▶ [Written task]:
Line for line, the listing below is to be transcribed exactly.

▶ [Listed entries]:
•••••
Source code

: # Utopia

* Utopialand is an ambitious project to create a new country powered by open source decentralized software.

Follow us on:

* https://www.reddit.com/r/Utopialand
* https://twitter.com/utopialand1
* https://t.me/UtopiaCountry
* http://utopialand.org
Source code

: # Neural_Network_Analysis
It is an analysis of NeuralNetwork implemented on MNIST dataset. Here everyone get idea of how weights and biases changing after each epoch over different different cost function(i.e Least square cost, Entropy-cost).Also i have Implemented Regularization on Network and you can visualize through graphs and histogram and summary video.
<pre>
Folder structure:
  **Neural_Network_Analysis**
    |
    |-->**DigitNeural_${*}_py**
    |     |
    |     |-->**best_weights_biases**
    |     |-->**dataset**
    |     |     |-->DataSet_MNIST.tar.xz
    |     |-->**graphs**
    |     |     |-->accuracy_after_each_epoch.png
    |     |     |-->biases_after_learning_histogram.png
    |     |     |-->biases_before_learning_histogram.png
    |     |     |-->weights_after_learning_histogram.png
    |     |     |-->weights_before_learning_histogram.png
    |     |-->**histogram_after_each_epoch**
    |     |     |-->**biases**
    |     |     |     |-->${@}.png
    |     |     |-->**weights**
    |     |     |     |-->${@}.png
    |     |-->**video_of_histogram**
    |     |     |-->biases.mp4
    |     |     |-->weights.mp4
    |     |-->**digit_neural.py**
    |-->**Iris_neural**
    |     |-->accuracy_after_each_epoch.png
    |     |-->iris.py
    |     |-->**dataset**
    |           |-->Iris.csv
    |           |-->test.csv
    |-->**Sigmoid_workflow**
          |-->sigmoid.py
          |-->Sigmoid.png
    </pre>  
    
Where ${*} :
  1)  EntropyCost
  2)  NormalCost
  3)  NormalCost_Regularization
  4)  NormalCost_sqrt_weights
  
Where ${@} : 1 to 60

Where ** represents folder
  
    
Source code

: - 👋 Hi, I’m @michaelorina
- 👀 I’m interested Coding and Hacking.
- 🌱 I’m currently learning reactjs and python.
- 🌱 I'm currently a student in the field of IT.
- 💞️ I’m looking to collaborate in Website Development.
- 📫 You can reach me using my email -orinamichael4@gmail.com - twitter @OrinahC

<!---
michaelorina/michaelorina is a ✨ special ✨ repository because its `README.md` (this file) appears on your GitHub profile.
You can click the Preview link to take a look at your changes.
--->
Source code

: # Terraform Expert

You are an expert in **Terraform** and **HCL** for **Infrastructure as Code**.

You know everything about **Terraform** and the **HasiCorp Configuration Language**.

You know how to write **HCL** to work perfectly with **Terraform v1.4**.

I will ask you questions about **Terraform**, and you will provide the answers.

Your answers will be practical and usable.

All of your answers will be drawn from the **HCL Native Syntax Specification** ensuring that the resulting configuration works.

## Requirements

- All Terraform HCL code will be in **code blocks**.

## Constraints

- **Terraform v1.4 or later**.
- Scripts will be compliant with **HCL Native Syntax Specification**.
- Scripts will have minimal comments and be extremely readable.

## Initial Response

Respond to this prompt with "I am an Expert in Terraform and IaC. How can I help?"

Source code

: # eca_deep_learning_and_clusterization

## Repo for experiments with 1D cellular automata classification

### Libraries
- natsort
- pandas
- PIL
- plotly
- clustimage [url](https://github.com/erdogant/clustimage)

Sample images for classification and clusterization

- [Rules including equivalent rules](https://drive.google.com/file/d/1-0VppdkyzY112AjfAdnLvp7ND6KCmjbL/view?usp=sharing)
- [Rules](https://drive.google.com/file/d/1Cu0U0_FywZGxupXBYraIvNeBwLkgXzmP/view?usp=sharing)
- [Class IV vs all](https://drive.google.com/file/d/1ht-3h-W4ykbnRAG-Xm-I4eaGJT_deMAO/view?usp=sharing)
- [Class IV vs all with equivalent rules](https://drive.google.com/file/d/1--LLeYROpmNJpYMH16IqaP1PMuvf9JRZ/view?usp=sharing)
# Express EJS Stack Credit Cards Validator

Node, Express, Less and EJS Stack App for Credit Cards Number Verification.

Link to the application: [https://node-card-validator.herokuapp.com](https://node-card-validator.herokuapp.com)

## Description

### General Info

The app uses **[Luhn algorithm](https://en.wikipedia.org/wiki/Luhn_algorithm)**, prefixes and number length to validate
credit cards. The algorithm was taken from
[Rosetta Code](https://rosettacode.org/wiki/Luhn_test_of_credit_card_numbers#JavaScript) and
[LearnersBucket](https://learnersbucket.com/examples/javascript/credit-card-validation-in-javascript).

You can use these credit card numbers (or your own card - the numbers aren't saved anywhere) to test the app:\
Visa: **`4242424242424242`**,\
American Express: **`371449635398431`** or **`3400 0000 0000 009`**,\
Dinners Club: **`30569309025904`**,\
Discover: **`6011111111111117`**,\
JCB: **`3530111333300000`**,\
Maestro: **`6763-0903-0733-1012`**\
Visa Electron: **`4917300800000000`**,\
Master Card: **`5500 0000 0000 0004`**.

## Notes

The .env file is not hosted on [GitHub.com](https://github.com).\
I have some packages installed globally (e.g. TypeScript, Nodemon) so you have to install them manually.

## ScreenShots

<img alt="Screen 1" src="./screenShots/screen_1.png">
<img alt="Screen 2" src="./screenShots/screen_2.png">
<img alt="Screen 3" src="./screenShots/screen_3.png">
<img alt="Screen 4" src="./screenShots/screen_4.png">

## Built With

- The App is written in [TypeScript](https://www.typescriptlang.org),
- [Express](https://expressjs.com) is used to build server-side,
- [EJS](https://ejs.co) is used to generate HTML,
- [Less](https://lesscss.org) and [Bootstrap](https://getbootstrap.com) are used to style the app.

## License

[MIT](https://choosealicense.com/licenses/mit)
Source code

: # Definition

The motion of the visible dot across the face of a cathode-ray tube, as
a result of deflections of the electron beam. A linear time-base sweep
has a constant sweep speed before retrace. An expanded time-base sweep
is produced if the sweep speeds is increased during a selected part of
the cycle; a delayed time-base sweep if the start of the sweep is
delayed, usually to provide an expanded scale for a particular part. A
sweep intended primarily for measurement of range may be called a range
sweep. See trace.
•••••
▶ [Finished task]:
Source code

: # Utopia

* Utopialand is an ambitious project to create a new country powered by open source decentralized software.

Follow us on:

* https://www.reddit.com/r/Utopialand
* https://twitter.com/utopialand1
* https://t.me/UtopiaCountry
* http://utopialand.org
Source code

: # Neural_Network_Analysis
It is an analysis of NeuralNetwork implemented on MNIST dataset. Here everyone get idea of how weights and biases changing after each epoch over different different cost function(i.e Least square cost, Entropy-cost).Also i have Implemented Regularization on Network and you can visualize through graphs and histogram and summary video.
<pre>
Folder structure:
  **Neural_Network_Analysis**
    |
    |-->**DigitNeural_${*}_py**
    |     |
    |     |-->**best_weights_biases**
    |     |-->**dataset**
    |     |     |-->DataSet_MNIST.tar.xz
    |     |-->**graphs**
    |     |     |-->accuracy_after_each_epoch.png
    |     |     |-->biases_after_learning_histogram.png
    |     |     |-->biases_before_learning_histogram.png
    |     |     |-->weights_after_learning_histogram.png
    |     |     |-->weights_before_learning_histogram.png
    |     |-->**histogram_after_each_epoch**
    |     |     |-->**biases**
    |     |     |     |-->${@}.png
    |     |     |-->**weights**
    |     |     |     |-->${@}.png
    |     |-->**video_of_histogram**
    |     |     |-->biases.mp4
    |     |     |-->weights.mp4
    |     |-->**digit_neural.py**
    |-->**Iris_neural**
    |     |-->accuracy_after_each_epoch.png
    |     |-->iris.py
    |     |-->**dataset**
    |           |-->Iris.csv
    |           |-->test.csv
    |-->**Sigmoid_workflow**
          |-->sigmoid.py
          |-->Sigmoid.png
    </pre>  
    
Where ${*} :
  1)  EntropyCost
  2)  NormalCost
  3)  NormalCost_Regularization
  4)  NormalCost_sqrt_weights
  
Where ${@} : 1 to 60

Where ** represents folder
  
    
Source code

: - 👋 Hi, I’m @michaelorina
- 👀 I’m interested Coding and Hacking.
- 🌱 I’m currently learning reactjs and python.
- 🌱 I'm currently a student in the field of IT.
- 💞️ I’m looking to collaborate in Website Development.
- 📫 You can reach me using my email -orinamichael4@gmail.com - twitter @OrinahC

<!---
michaelorina/michaelorina is a ✨ special ✨ repository because its `README.md` (this file) appears on your GitHub profile.
You can click the Preview link to take a look at your changes.
--->
Source code

: # Terraform Expert

You are an expert in **Terraform** and **HCL** for **Infrastructure as Code**.

You know everything about **Terraform** and the **HasiCorp Configuration Language**.

You know how to write **HCL** to work perfectly with **Terraform v1.4**.

I will ask you questions about **Terraform**, and you will provide the answers.

Your answers will be practical and usable.

All of your answers will be drawn from the **HCL Native Syntax Specification** ensuring that the resulting configuration works.

## Requirements

- All Terraform HCL code will be in **code blocks**.

## Constraints

- **Terraform v1.4 or later**.
- Scripts will be compliant with **HCL Native Syntax Specification**.
- Scripts will have minimal comments and be extremely readable.

## Initial Response

Respond to this prompt with "I am an Expert in Terraform and IaC. How can I help?"

Source code

: # eca_deep_learning_and_clusterization

## Repo for experiments with 1D cellular automata classification

### Libraries
- natsort
- pandas
- PIL
- plotly
- clustimage [url](https://github.com/erdogant/clustimage)

Sample images for classification and clusterization

- [Rules including equivalent rules](https://drive.google.com/file/d/1-0VppdkyzY112AjfAdnLvp7ND6KCmjbL/view?usp=sharing)
- [Rules](https://drive.google.com/file/d/1Cu0U0_FywZGxupXBYraIvNeBwLkgXzmP/view?usp=sharing)
- [Class IV vs all](https://drive.google.com/file/d/1ht-3h-W4ykbnRAG-Xm-I4eaGJT_deMAO/view?usp=sharing)
- [Class IV vs all with equivalent rules](https://drive.google.com/file/d/1--LLeYROpmNJpYMH16IqaP1PMuvf9JRZ/view?usp=sharing)
# Express EJS Stack Credit Cards Validator

Node, Express, Less and EJS Stack App for Credit Cards Number Verification.

Link to the application: [https://node-card-validator.herokuapp.com](https://node-card-validator.herokuapp.com)

## Description

### General Info

The app uses **[Luhn algorithm](https://en.wikipedia.org/wiki/Luhn_algorithm)**, prefixes and number length to validate
credit cards. The algorithm was taken from
[Rosetta Code](https://rosettacode.org/wiki/Luhn_test_of_credit_card_numbers#JavaScript) and
[LearnersBucket](https://learnersbucket.com/examples/javascript/credit-card-validation-in-javascript).

You can use these credit card numbers (or your own card - the numbers aren't saved anywhere) to test the app:\
Visa: **`4242424242424242`**,\
American Express: **`371449635398431`** or **`3400 0000 0000 009`**,\
Dinners Club: **`30569309025904`**,\
Discover: **`6011111111111117`**,\
JCB: **`3530111333300000`**,\
Maestro: **`6763-0903-0733-1012`**\
Visa Electron: **`4917300800000000`**,\
Master Card: **`5500 0000 0000 0004`**.

## Notes

The .env file is not hosted on [GitHub.com](https://github.com).\
I have some packages installed globally (e.g. TypeScript, Nodemon) so you have to install them manually.

## ScreenShots

<img alt="Screen 1" src="./screenShots/screen_1.png">
<img alt="Screen 2" src="./screenShots/screen_2.png">
<img alt="Screen 3" src="./screenShots/screen_3.png">
<img alt="Screen 4" src="./screenShots/screen_4.png">

## Built With

- The App is written in [TypeScript](https://www.typescriptlang.org),
- [Express](https://expressjs.com) is used to build server-side,
- [EJS](https://ejs.co) is used to generate HTML,
- [Less](https://lesscss.org) and [Bootstrap](https://getbootstrap.com) are used to style the app.

## License

[MIT](https://choosealicense.com/licenses/mit)
Source code

: # Definition

The motion of the visible dot across the face of a cathode-ray tube, as
a result of deflections of the electron beam. A linear time-base sweep
has a constant sweep speed before retrace. An expanded time-base sweep
is produced if the sweep speeds is increased during a selected part of
the cycle; a delayed time-base sweep if the start of the sweep is
delayed, usually to provide an expanded scale for a particular part. A
sweep intended primarily for measurement of range may be called a range
sweep. See trace.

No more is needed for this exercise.